Estelle MEyer – L’héritage de Gisèle Halimi.

« Niquer la fatalité » au Liberté à Toulon le 25 mai.

Dans son seul-en-scène, Estelle Meyer rend hommage à Gisèle Halimi à travers un récit poignant, où se mêlent théâtre, poésie et musique. Accompagnée de deux musiciens talentueux, elle tisse un dialogue intime, explorant la lutte contre les violences, les silences et les injonctions. Audacieux et lumineux, ce spectacle invite à la réappropriation de soi et à la réécriture du destin.

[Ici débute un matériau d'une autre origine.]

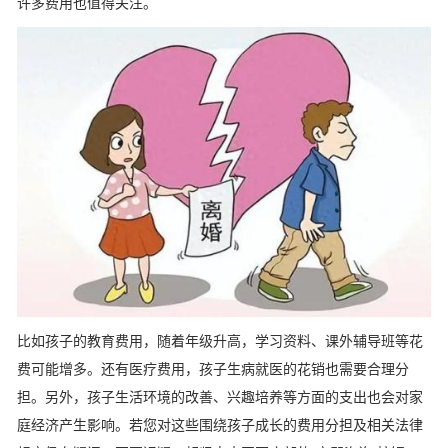
许多费用也值得关注。
比如孩子的教育费用，随着年级升高，学习资料、课外辅导班等花
费可能增多。还有医疗费用，孩子生病就医的花销也需要合理分
担。另外，孩子生活环境的改善、兴趣培养等方面的支出也会对家
庭经济产生影响。若您对这些围绕孩子成长的费用分担及相关法律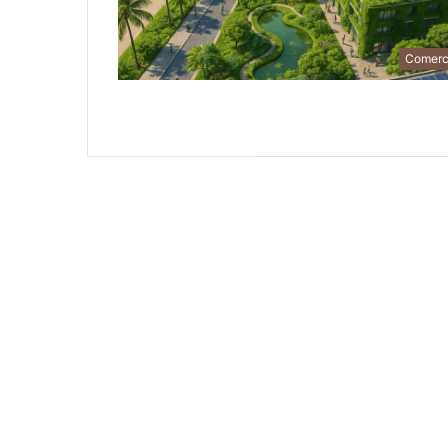
Comerc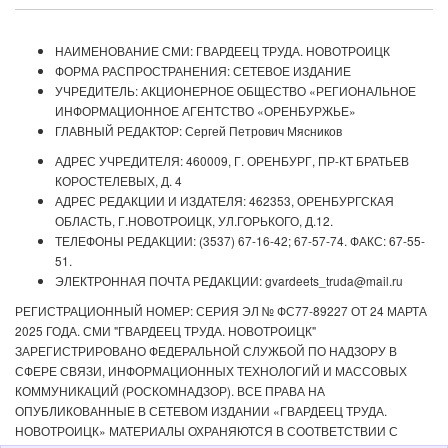
НАИМЕНОВАНИЕ СМИ: ГВАРДЕЕЦ ТРУДА. НОВОТРОИЦК
ФОРМА РАСПРОСТРАНЕНИЯ: СЕТЕВОЕ ИЗДАНИЕ
УЧРЕДИТЕЛЬ: АКЦИОНЕРНОЕ ОБЩЕСТВО «РЕГИОНАЛЬНОЕ
ИНФОРМАЦИОННОЕ АГЕНТСТВО «ОРЕНБУРЖЬЕ»
ГЛАВНЫЙ РЕДАКТОР: Сергей Петрович Мясников
АДРЕС УЧРЕДИТЕЛЯ: 460009, Г. ОРЕНБУРГ, ПР-КТ БРАТЬЕВ
КОРОСТЕЛЕВЫХ, Д. 4
АДРЕС РЕДАКЦИИ И ИЗДАТЕЛЯ: 462353, ОРЕНБУРГСКАЯ
ОБЛАСТЬ, Г.НОВОТРОИЦК, УЛ.ГОРЬКОГО, Д.12.
ТЕЛЕФОНЫ РЕДАКЦИИ: (3537) 67-16-42; 67-57-74. ФАКС: 67-55-
51.
ЭЛЕКТРОННАЯ ПОЧТА РЕДАКЦИИ: gvardeets_truda@mail.ru
РЕГИСТРАЦИОННЫЙ НОМЕР: СЕРИЯ ЭЛ № ФС77-89227 ОТ 24 МАРТА
2025 ГОДА. СМИ "ГВАРДЕЕЦ ТРУДА. НОВОТРОИЦК"
ЗАРЕГИСТРИРОВАНО ФЕДЕРАЛЬНОЙ СЛУЖБОЙ ПО НАДЗОРУ В
СФЕРЕ СВЯЗИ, ИНФОРМАЦИОННЫХ ТЕХНОЛОГИЙ И МАССОВЫХ
КОММУНИКАЦИЙ (РОСКОМНАДЗОР). ВСЕ ПРАВА НА
ОПУБЛИКОВАННЫЕ В СЕТЕВОМ ИЗДАНИИ «ГВАРДЕЕЦ ТРУДА.
НОВОТРОИЦК» МАТЕРИАЛЫ ОХРАНЯЮТСЯ В СООТВЕТСТВИИ С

Vous présentez à Toulon « Niquer la fatalité », un spectacle que vous avez conçu, écrit et que vous interprétez. Comment est-il né et que raconte-t-il ?
C’est un seul-en-scène que j’ai conçu, écrit et interprété, accompagné de deux musiciens exceptionnels : Pierre Demange et Grégoire Letouvet. Théâtre, poésie et musique s’y entremêlent autour d’un dialogue rêvé avec Gisèle Halimi. Il est issu d’un coup de foudre après avoir lu « Une farouche liberté », suite à sa disparition. Bien qu’elle soit née en 1927, ses idées me semblaient plus modernes que les miennes. Ce spectacle est un pacte d’amour, d’admiration et de nécessité. Il tisse nos deux histoires pour ouvrir un espace de réparation, de force et de lumière.

Le titre est fort, presque provocateur. Pourquoi ce choix ?
Parce qu’il fallait de la bravoure. Le spectacle parle de choses dures : violences, injonctions familiales, silences. Quand Gisèle Halimi naît, son père met trois semaines à l’annoncer, dévasté d’avoir une fille. Moi-même, ma grand-mère a demandé à ma mère si elle n’était pas déçue que ce soit une fille… Il fallait un titre qui inspire courage et audace. Et j’aime son double sens. En grec, Nikê signifie la victoire, la déesse qui tient la palme d’Athéna. Cela représente une énergie divine à laquelle je me relie dans mon travail.

Votre travail mêle théâtre, poésie, musique… Comment décririez-vous votre démarche artistique, ou votre place sur scène ?
Je n’aime pas me définir, mais si je devais, je dirais que je suis une « passeuse ». Mon objectif est de faire circuler l’émotion, les récits et la mémoire. Chanter, pour moi, c’est une manière de consoler, de toucher au sacré quand les mots ne suffisent plus. Sur scène, l’alliance avec les deux musiciens est essentielle : elle permet d’élever le débat, de réparer. Et à la fin, il y a un rituel de lumière, de vibration, presque cosmique. J’aime être à la fois râpeuse et délicate, les pieds dans la terre, les mains dans les étoiles.

Vous avez parlé d’un « rythme cardiaque commun » avec Gisèle Halimi. Quel lien vous unit à elle ?
Quand j’ai lu « Une farouche liberté », j’ai eu l’impression que chaque mot m’était adressé. Comme si une grande sœur d’âme me prenait la main à travers le temps. Elle a inversé son destin, choisi sa vie, son combat. Elle a tout fait avancer : les droits des femmes, la dépénalisation de l’avortement, la reconnaissance du viol comme crime. Sa phrase, « Ne nous résignons jamais », m’accompagne chaque jour. Avec « Niquer la fatalité », je transmets son message, bien sûr. Mais je lui en adresse un aussi : « C’est bon Gisèle, tu peux te reposer. On prend le relais. »

Qu’aimeriez-vous provoquer chez le spectateur, et que représente pour vous ce retour à Châteauvallon-Liberté ?
Je souhaite que le spectacle réveille, interroge, sans être moralisateur ou victimisant. J’ai envie que chacun, chacune, trouve sa place. Qu’on sente qu’il n’y a pas de destin figé, qu’on peut casser les carcans. Revenir ici, à Châteauvallon-Liberté, est fort. Ce lieu a été un berceau, c’est là qu’on a fait la première sortie de résidence musicale, en salle Fanny Ardant. Deux ans plus tard, le spectacle est nommé aux Molières. Et ça, ça me dépasse.